There's a couple companies that I know of (and a TON more that I don't) that sell pre fabbed versions.
Xcaliber out of Graham, TX and a new one that is starting up out of Las Cruces, NM is underbox USA.
If ya'll have questions you can message me here on BP
Anything is scaleable. Question is how much runway you have.
Manufacturing conex's are just that, manufactured. All states regulate a little differently, but suffice it to say that you will need to get some certifications from your state to be able to manufacture AND DISTRIBUTE said product (and if you want to cross state lines you'll have to do it again). - In this case your advantage is being local. Freight/distribution quality control of site installation is much easier. Your disadvantage is affordable labor.
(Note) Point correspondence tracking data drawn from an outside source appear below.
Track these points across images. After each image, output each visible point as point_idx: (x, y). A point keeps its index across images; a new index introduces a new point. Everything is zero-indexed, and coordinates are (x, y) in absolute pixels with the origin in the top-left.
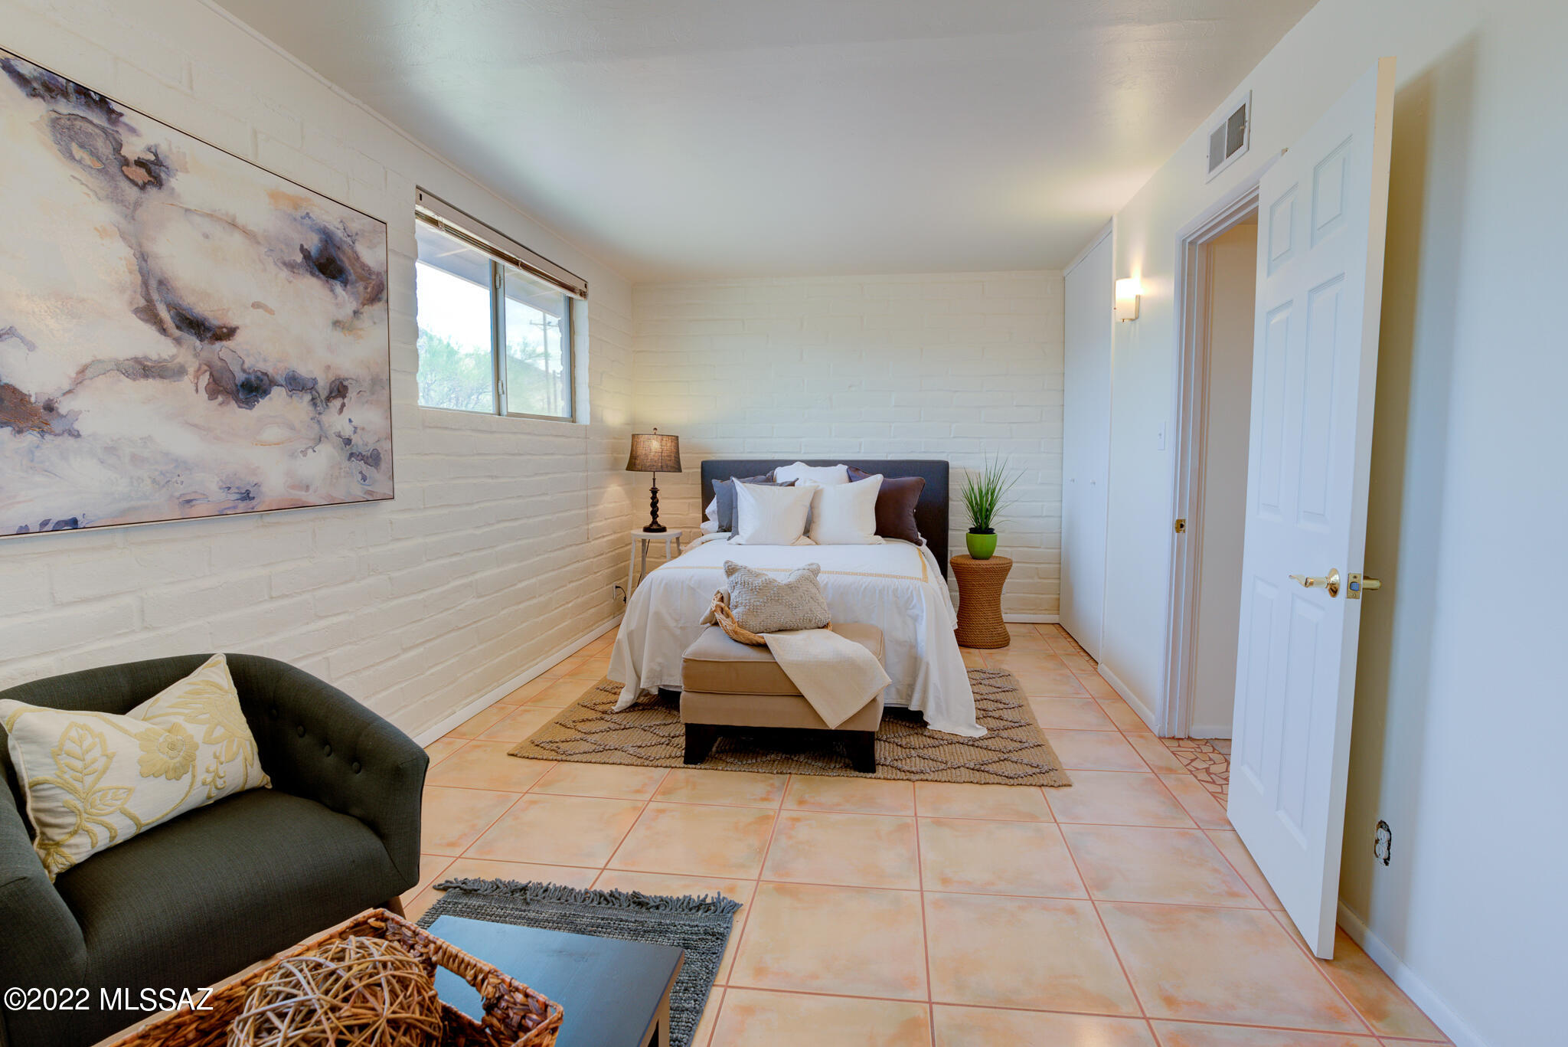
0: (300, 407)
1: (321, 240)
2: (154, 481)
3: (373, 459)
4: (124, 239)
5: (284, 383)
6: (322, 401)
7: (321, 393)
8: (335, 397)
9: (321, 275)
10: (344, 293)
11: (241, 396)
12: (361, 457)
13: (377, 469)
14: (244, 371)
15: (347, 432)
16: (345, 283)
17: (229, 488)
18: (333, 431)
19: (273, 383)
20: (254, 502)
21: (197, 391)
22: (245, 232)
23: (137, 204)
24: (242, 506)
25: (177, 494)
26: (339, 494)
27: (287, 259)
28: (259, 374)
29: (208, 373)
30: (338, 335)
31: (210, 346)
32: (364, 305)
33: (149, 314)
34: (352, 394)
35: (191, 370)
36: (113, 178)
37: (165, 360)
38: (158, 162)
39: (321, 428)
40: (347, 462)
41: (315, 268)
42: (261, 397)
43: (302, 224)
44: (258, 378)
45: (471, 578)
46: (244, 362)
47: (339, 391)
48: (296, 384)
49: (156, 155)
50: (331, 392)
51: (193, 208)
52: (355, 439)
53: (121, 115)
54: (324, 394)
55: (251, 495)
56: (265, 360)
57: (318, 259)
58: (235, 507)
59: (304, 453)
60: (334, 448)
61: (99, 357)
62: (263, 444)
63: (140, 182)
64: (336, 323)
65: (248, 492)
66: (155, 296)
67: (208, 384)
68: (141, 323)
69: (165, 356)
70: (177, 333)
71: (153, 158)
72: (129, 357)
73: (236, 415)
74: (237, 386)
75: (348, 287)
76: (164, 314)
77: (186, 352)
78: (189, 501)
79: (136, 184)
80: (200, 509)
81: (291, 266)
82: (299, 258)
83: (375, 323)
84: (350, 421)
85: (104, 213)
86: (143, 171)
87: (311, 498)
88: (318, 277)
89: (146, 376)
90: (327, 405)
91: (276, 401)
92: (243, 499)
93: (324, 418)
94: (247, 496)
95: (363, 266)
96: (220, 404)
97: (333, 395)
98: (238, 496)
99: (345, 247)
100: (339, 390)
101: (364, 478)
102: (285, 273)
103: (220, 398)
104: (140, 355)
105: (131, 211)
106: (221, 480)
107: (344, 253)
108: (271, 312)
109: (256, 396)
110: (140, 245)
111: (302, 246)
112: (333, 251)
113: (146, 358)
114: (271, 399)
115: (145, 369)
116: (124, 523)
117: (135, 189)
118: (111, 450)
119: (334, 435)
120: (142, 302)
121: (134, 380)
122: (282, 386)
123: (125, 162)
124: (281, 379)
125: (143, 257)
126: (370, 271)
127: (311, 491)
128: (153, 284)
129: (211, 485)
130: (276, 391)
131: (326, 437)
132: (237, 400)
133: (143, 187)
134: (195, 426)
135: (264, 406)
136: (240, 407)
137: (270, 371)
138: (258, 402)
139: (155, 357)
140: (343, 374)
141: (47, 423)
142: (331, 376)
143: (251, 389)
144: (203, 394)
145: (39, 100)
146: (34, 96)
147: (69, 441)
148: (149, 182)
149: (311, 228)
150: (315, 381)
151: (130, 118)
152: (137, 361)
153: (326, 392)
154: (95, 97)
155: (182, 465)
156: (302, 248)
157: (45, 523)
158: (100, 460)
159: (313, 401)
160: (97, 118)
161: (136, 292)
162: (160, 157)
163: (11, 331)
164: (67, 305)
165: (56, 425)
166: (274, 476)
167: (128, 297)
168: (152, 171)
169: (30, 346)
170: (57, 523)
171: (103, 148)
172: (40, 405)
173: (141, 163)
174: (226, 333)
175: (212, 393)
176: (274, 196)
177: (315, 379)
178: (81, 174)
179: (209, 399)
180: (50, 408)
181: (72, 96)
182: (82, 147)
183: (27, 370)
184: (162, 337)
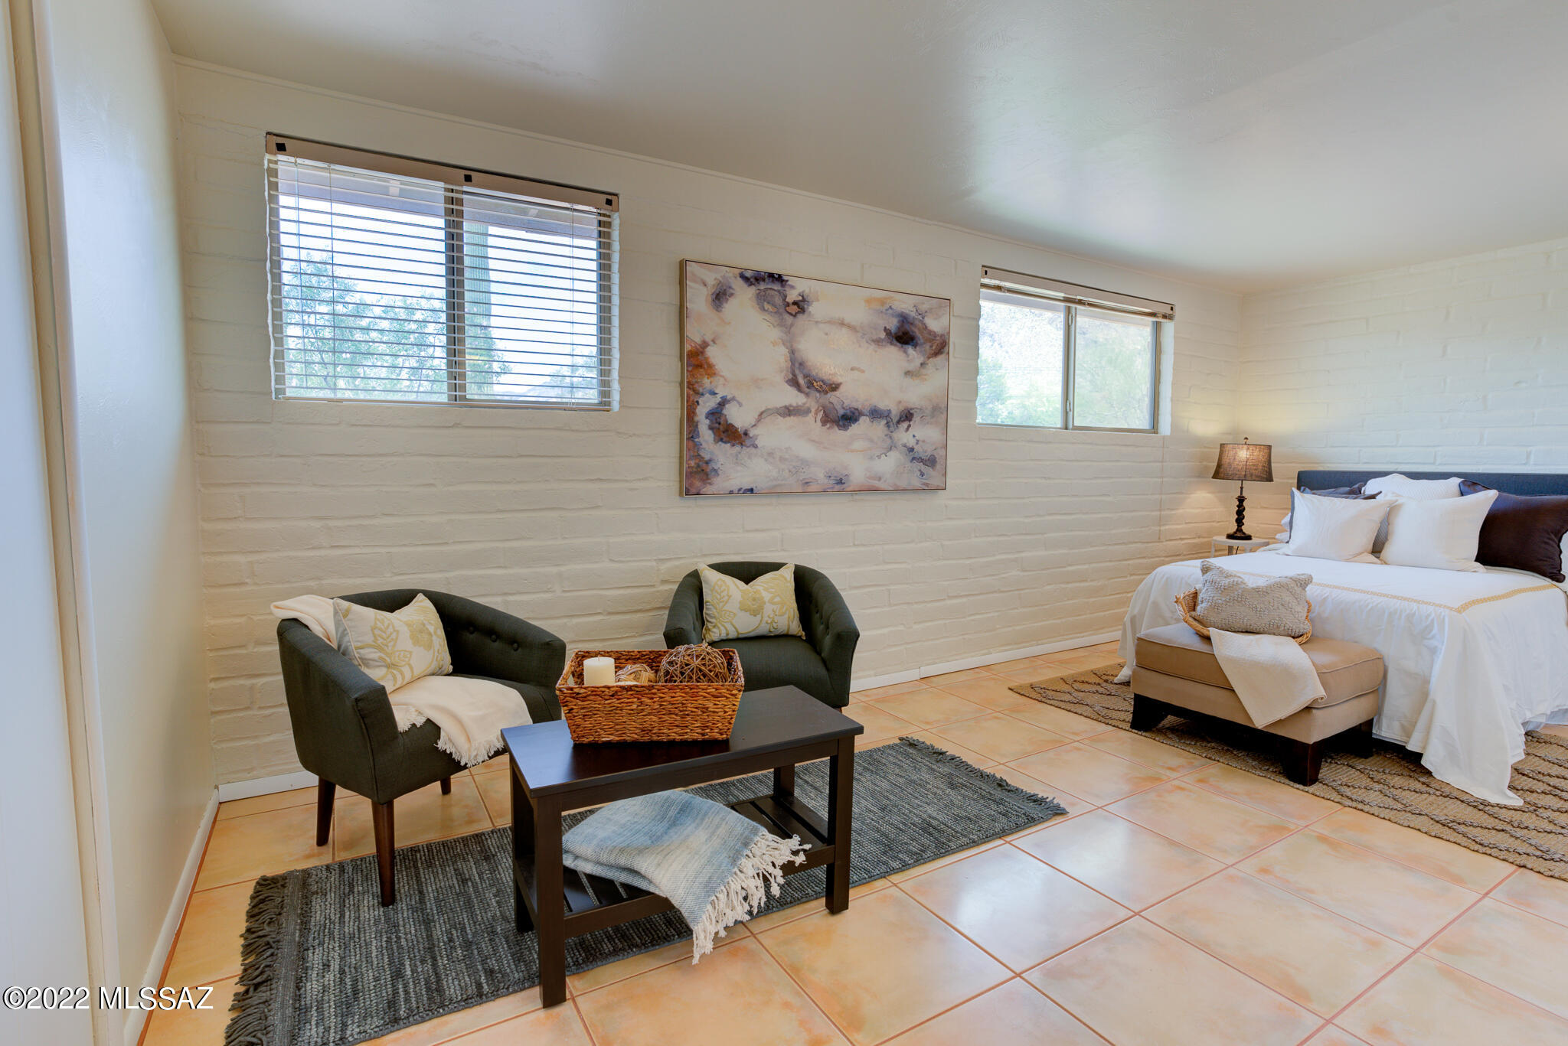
0: (879, 428)
1: (899, 322)
2: (790, 471)
3: (931, 462)
4: (784, 344)
5: (868, 414)
6: (894, 424)
7: (893, 419)
8: (904, 421)
9: (898, 344)
10: (914, 353)
11: (841, 423)
12: (921, 460)
13: (933, 468)
14: (843, 408)
15: (911, 443)
16: (915, 346)
17: (830, 477)
18: (901, 443)
19: (861, 414)
20: (844, 486)
21: (816, 422)
22: (851, 327)
23: (792, 325)
24: (837, 487)
25: (801, 478)
26: (903, 484)
27: (874, 338)
28: (853, 409)
29: (822, 412)
30: (909, 380)
31: (824, 396)
32: (929, 358)
33: (794, 382)
34: (916, 418)
35: (813, 410)
36: (781, 314)
37: (800, 406)
38: (804, 300)
39: (892, 442)
40: (910, 463)
41: (894, 340)
42: (853, 423)
43: (886, 314)
44: (851, 412)
45: (1016, 556)
46: (844, 403)
47: (906, 417)
48: (876, 414)
49: (803, 297)
50: (901, 418)
51: (820, 320)
52: (916, 448)
53: (787, 281)
54: (895, 420)
55: (843, 482)
56: (857, 401)
57: (896, 334)
58: (833, 488)
59: (879, 457)
60: (901, 454)
61: (769, 407)
62: (852, 451)
63: (794, 313)
64: (908, 373)
65: (841, 480)
66: (797, 372)
67: (822, 417)
68: (788, 387)
69: (800, 404)
70: (807, 390)
71: (801, 298)
72: (782, 406)
73: (838, 434)
74: (839, 417)
75: (918, 348)
76: (801, 381)
77: (812, 400)
78: (807, 483)
79: (791, 314)
80: (813, 487)
81: (878, 342)
82: (883, 335)
83: (937, 369)
84: (914, 436)
85: (775, 333)
86: (796, 307)
87: (882, 485)
88: (895, 345)
89: (790, 415)
90: (897, 427)
91: (862, 426)
92: (837, 484)
93: (894, 435)
94: (840, 482)
95: (930, 332)
96: (828, 428)
97: (902, 420)
98: (834, 482)
99: (917, 322)
100: (907, 416)
101: (922, 475)
102: (873, 346)
103: (828, 425)
104: (787, 404)
105: (788, 329)
106: (826, 472)
107: (916, 327)
108: (863, 372)
109: (850, 423)
110: (792, 346)
111: (885, 328)
112: (907, 327)
113: (791, 406)
114: (859, 424)
115: (789, 411)
116: (775, 492)
117: (791, 317)
118: (770, 454)
119: (901, 446)
120: (790, 377)
121: (784, 417)
122: (867, 416)
123: (788, 305)
124: (865, 411)
125: (792, 352)
126: (935, 335)
127: (882, 480)
128: (797, 365)
129: (820, 475)
130: (862, 419)
131: (895, 447)
132: (838, 426)
133: (795, 316)
134: (814, 441)
135: (855, 429)
136: (840, 430)
137: (860, 407)
138: (851, 426)
139: (795, 405)
140: (911, 406)
141: (744, 441)
142: (902, 408)
143: (847, 419)
144: (819, 423)
145: (753, 286)
146: (751, 285)
147: (753, 450)
148: (799, 312)
149: (893, 315)
150: (889, 411)
151: (792, 281)
152: (786, 407)
153: (897, 418)
154: (777, 276)
155: (805, 463)
156: (885, 329)
157: (740, 490)
158: (766, 460)
159: (888, 425)
160: (777, 286)
161: (788, 371)
162: (805, 297)
163: (734, 399)
164: (757, 382)
165: (748, 442)
166: (858, 470)
167: (783, 374)
168: (800, 306)
169: (740, 405)
170: (745, 490)
171: (778, 300)
172: (742, 432)
173: (795, 303)
174: (834, 387)
175: (824, 422)
176: (869, 301)
177: (890, 410)
178: (767, 317)
179: (822, 426)
180: (746, 434)
181: (767, 280)
182: (768, 303)
183: (738, 417)
184: (799, 394)
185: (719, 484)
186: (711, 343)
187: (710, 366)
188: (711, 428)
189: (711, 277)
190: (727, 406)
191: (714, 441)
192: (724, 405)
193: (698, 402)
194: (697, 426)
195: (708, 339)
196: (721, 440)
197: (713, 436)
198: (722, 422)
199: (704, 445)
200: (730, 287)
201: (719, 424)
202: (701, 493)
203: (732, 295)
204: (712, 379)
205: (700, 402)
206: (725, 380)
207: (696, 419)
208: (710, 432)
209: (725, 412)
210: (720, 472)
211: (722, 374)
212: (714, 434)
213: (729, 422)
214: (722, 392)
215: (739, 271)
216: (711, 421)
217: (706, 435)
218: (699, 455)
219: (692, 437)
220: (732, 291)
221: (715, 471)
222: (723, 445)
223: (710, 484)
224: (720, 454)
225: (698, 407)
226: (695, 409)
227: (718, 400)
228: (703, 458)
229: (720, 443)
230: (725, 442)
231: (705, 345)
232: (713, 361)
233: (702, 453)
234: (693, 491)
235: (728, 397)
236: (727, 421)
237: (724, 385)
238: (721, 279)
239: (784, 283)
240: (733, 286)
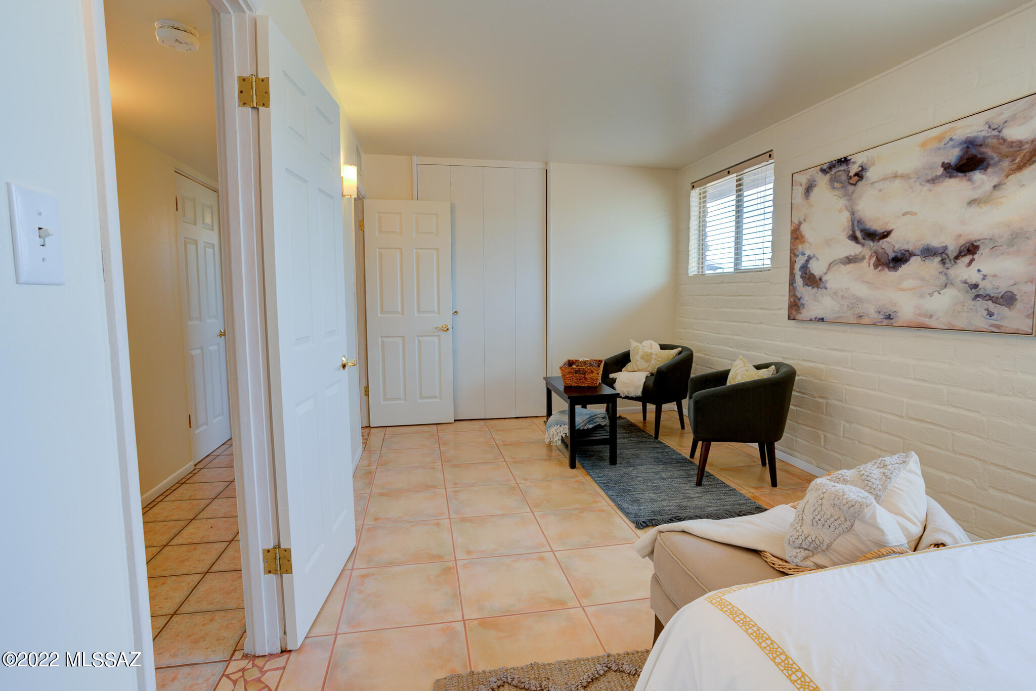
0: (933, 266)
1: (962, 150)
2: (848, 306)
3: (1005, 299)
4: (847, 209)
5: (919, 254)
6: (950, 260)
7: (950, 255)
8: (965, 255)
9: (960, 174)
10: (982, 177)
11: (891, 265)
12: (989, 298)
13: (1009, 308)
14: (894, 252)
15: (975, 279)
16: (986, 169)
17: (880, 312)
18: (960, 280)
19: (912, 254)
20: (892, 321)
21: (869, 266)
22: (902, 176)
23: (853, 192)
24: (886, 322)
25: (856, 313)
26: (961, 323)
27: (929, 178)
28: (903, 251)
29: (875, 257)
30: (974, 210)
31: (877, 243)
32: (1005, 177)
33: (854, 238)
34: (983, 251)
35: (867, 257)
36: (846, 187)
37: (858, 255)
38: (863, 169)
39: (948, 278)
40: (971, 301)
41: (954, 172)
42: (903, 264)
43: (944, 149)
44: (902, 254)
46: (894, 247)
47: (969, 250)
48: (928, 252)
49: (862, 167)
50: (960, 252)
51: (875, 180)
52: (982, 284)
53: (851, 159)
54: (952, 255)
55: (891, 317)
56: (908, 243)
57: (956, 165)
58: (882, 322)
59: (931, 295)
60: (959, 291)
61: (835, 259)
62: (902, 290)
63: (855, 183)
64: (972, 202)
65: (890, 315)
66: (856, 228)
67: (875, 262)
68: (849, 241)
69: (857, 253)
70: (862, 241)
71: (860, 169)
72: (844, 257)
73: (889, 275)
74: (889, 260)
76: (859, 235)
77: (866, 250)
78: (861, 316)
79: (852, 184)
80: (865, 320)
81: (933, 181)
82: (940, 171)
83: (1020, 186)
84: (979, 271)
85: (842, 203)
86: (856, 177)
87: (933, 323)
88: (955, 177)
89: (849, 263)
90: (955, 262)
91: (913, 265)
92: (886, 318)
93: (952, 271)
94: (889, 317)
95: (1008, 145)
96: (880, 271)
97: (963, 254)
98: (884, 317)
99: (987, 141)
100: (971, 249)
101: (991, 315)
102: (928, 185)
103: (880, 268)
104: (848, 255)
105: (849, 197)
106: (877, 309)
107: (985, 147)
108: (915, 214)
109: (900, 264)
110: (852, 209)
111: (943, 163)
112: (973, 151)
113: (850, 256)
114: (909, 264)
115: (849, 260)
116: (837, 322)
117: (853, 186)
118: (835, 293)
119: (960, 282)
120: (851, 232)
121: (845, 265)
122: (918, 255)
123: (851, 178)
124: (917, 252)
125: (853, 213)
127: (933, 318)
128: (856, 223)
129: (871, 310)
130: (913, 259)
131: (952, 284)
132: (889, 268)
133: (855, 185)
134: (867, 282)
135: (904, 269)
136: (890, 271)
137: (911, 248)
138: (901, 267)
139: (853, 254)
140: (973, 238)
141: (819, 285)
142: (962, 241)
143: (898, 260)
144: (872, 267)
145: (828, 174)
146: (826, 174)
147: (824, 291)
148: (859, 180)
149: (953, 147)
150: (946, 248)
151: (853, 158)
152: (847, 257)
153: (955, 254)
154: (843, 160)
155: (859, 300)
156: (943, 165)
157: (816, 318)
158: (832, 298)
159: (943, 261)
160: (843, 167)
161: (849, 230)
162: (863, 166)
163: (814, 256)
164: (828, 242)
165: (822, 285)
166: (907, 307)
167: (846, 232)
168: (859, 175)
169: (818, 259)
170: (819, 319)
171: (844, 177)
172: (818, 278)
173: (856, 174)
174: (886, 235)
175: (876, 266)
176: (923, 145)
177: (946, 246)
178: (836, 192)
179: (875, 269)
180: (820, 279)
181: (837, 166)
182: (837, 182)
183: (816, 268)
184: (857, 245)
185: (806, 313)
186: (803, 222)
187: (802, 237)
188: (802, 277)
189: (803, 179)
190: (810, 261)
191: (803, 285)
192: (809, 261)
193: (795, 261)
194: (795, 276)
195: (802, 220)
196: (807, 284)
197: (802, 282)
198: (807, 273)
199: (798, 288)
200: (815, 181)
201: (806, 274)
202: (796, 319)
203: (815, 185)
204: (803, 245)
205: (797, 261)
206: (810, 244)
207: (795, 272)
208: (801, 280)
209: (809, 266)
210: (805, 306)
211: (808, 240)
212: (803, 281)
213: (811, 272)
214: (808, 253)
215: (819, 168)
216: (802, 272)
217: (799, 281)
218: (795, 295)
219: (792, 283)
220: (815, 183)
221: (803, 305)
222: (808, 287)
223: (800, 313)
224: (806, 293)
225: (796, 264)
226: (794, 266)
227: (806, 258)
228: (797, 296)
229: (806, 286)
230: (809, 286)
231: (800, 223)
232: (804, 233)
233: (797, 294)
234: (792, 317)
235: (811, 256)
236: (810, 272)
237: (809, 248)
238: (809, 178)
239: (848, 162)
240: (816, 179)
You're competing with companies like @Minh Dong out of China and UnderboxUSA out of Mexico.
The out of country guys have a lot more infrastructure costs to gain steam (national engineer stamps for all 50 states, federal inspectors ensuring products meet US standards, etc) but once they're here and distribution network is running that freight train is moving.
The cost to make a couple and sell them is super easy. If you wanted to scale a fully fledged business the red tape isn't insurmountable but let's just say it gets "real" pretty quick because you're basically a manufactured housing provider.
This is all assuming you want to be a manufacturer, which in my opinion, is how you can scale production.
You could essentially be a contractor builder that specialized in this niche and did it all on site, but in my opinion that only works in an area where home prices far outpace the cost to build them. For example: buying a home will cost $300,000 but someone can buy a "tiny home conex" for $150,000. That's the model I've seen working in Austin, TX.
Option 2 doesn't work in my market because home prices are far cheaper and space is more plentiful so people aren't competing to be in the same area and willing to sacrifice housing comforts like not sleeping on a twin bed. LoL.
It's an emerging market for sure. Anything is possible and there's people doing it.
Hope my ramblings help. 🤣
Here's a shared album with pics from the ones I've done. Maybe this will get some ideas flowing if anyone wa at to build them out.
Is probably cheaper to buy an old RV that can be use a in-laws quarter
In my experience after doing a few projects with containers, it does not work out to be cheaper than traditional site built housing and it comes with a lot of constraints. You still have to build a foundation, connect utilities etc. I would also be very concerned in your climate about condensation and heat gain. I wrote this piece about the problems with modified shipping container housing a while back: https://www.archdaily.com/773491/opinion-whats-wro...
Some people have done gorgeous container homes that work without any problems, but they didn't necessarily save money.